Publié le , par Philippe Dufour

Placée sous le signe de la haute joaillerie, cette vacation varoise faisait revivre un couple flamboyant de l’entre-deux-guerres, à qui ont appartenu quatre pièces d’exception.

Travail français. Broche à transformation en or de deux tons, ornée en son centre... Les incroyables bijoux de la princesse Demidoff
Travail français. Broche à transformation en or de deux tons, ornée en son centre d’un saphir coussin d’environ 6,90 ct, Cachemire, non chauffé, dans un entourage de trente-sept diamants taille ancienne, le tout surmonté d’une perle fine d’eau de mer.
Adjugé : 400 000 

En 1917, le comte Foulques de Baillardel de Lareinty de Tholozan (1895-1944) épouse en Russie la princesse Zénaïde Pavlona Demidoff (1899-1981). Fuyant la révolution d’Octobre, ils s’installent à Paris, où commence une vie des plus mondaines ; puis le couple s’installe au château du Lac, à Sigean près de Narbonne, où ils donnent fêtes et grands dîners pour leurs invités parisiens ou tsaristes exilés. La princesse Demidoff portait à l’occasion les bijoux qui ont été proposés lors de la vente, et provenant du comte. Le plus spectaculaire d’entre eux est cette broche à transformation en or de deux tons, centrée d’un saphir coussin d’environ 6,90 ct, dans un entourage de trente-sept diamants de taille ancienne, le tout surmonté d’une perle fine d’eau de mer (voir l'article Luxe et décadence au château du Lac de la Gazette n° 21, page 116). Ce travail français (poids brut : 19,82 g) met en valeur un véritable saphir du Cachemire, non chauffé (1,28 0,91 0,55 cm), l’un des atouts de cet ornement qui s’est envolé jusqu’à 400 000 € à partir d’une estimation haute de 80 000 €. Les rubis n’étaient pas oubliés dans l’écrin de la princesse, comme en témoignaient deux pièces de choix.

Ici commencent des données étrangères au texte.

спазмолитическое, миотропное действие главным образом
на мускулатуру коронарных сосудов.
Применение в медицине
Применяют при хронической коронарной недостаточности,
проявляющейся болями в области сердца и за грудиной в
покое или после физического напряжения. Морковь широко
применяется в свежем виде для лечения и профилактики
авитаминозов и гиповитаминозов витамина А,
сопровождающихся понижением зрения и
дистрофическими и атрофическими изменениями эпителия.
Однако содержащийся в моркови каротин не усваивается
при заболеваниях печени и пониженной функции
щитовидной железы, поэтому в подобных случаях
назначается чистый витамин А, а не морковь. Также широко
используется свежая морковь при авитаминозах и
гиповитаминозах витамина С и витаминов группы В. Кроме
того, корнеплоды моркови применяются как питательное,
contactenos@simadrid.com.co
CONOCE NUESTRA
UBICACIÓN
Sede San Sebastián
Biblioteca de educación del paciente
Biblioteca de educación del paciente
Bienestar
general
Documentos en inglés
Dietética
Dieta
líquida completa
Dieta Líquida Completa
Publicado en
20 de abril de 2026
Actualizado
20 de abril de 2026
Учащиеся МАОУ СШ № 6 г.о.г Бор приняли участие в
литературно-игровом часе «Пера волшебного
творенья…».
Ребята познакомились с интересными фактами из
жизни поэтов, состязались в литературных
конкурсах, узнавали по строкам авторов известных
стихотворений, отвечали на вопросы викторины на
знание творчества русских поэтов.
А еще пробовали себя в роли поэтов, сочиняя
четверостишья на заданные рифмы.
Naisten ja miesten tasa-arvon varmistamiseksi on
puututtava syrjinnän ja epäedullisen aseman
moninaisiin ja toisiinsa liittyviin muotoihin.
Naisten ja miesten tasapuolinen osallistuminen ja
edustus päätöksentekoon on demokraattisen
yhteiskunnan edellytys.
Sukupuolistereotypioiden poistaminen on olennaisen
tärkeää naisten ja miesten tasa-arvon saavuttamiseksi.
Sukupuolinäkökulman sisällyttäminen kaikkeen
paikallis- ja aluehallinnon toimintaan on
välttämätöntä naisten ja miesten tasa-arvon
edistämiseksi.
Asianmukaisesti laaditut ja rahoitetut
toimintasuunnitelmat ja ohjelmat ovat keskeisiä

D’abord, une bague en or gris sommée d’une gemme de 8,20 ct environ, épaulée de diamants de 0,70 ct chacun (poids brut : 6,16 g) ; précisons qu’il s’agissait naturellement d’un rubis birman non chauffé, sans doute d’un gisement de la région de Mogok. En raison de cette rareté, la pièce a été ferraillée jusqu’à 268 750 €. On pouvait la compléter, en échange de 21 250 €, par une éblouissante broche-barette en or et argent formant cinq étoiles ornées de cinq rubis cabochon, entourés de soixante-dix-huit diamants de taille ancienne ; ces pierres — elles aussi de Birmanie et non chauffées – s’échelonnent de 1,20 ct à 2,30 ct (poids brut : 19,52 g). Enfin, contre 23 125 €, on passait au poignet un très original bracelet jonc, en «toi et moi», en or jaune agrémenté d’un diamant de taille ancienne d’environ 2 ct et d’un saphir en pain de sucre, tous deux alternés de lignes de roses et saphirs calibrés (poids brut : 53,98 g).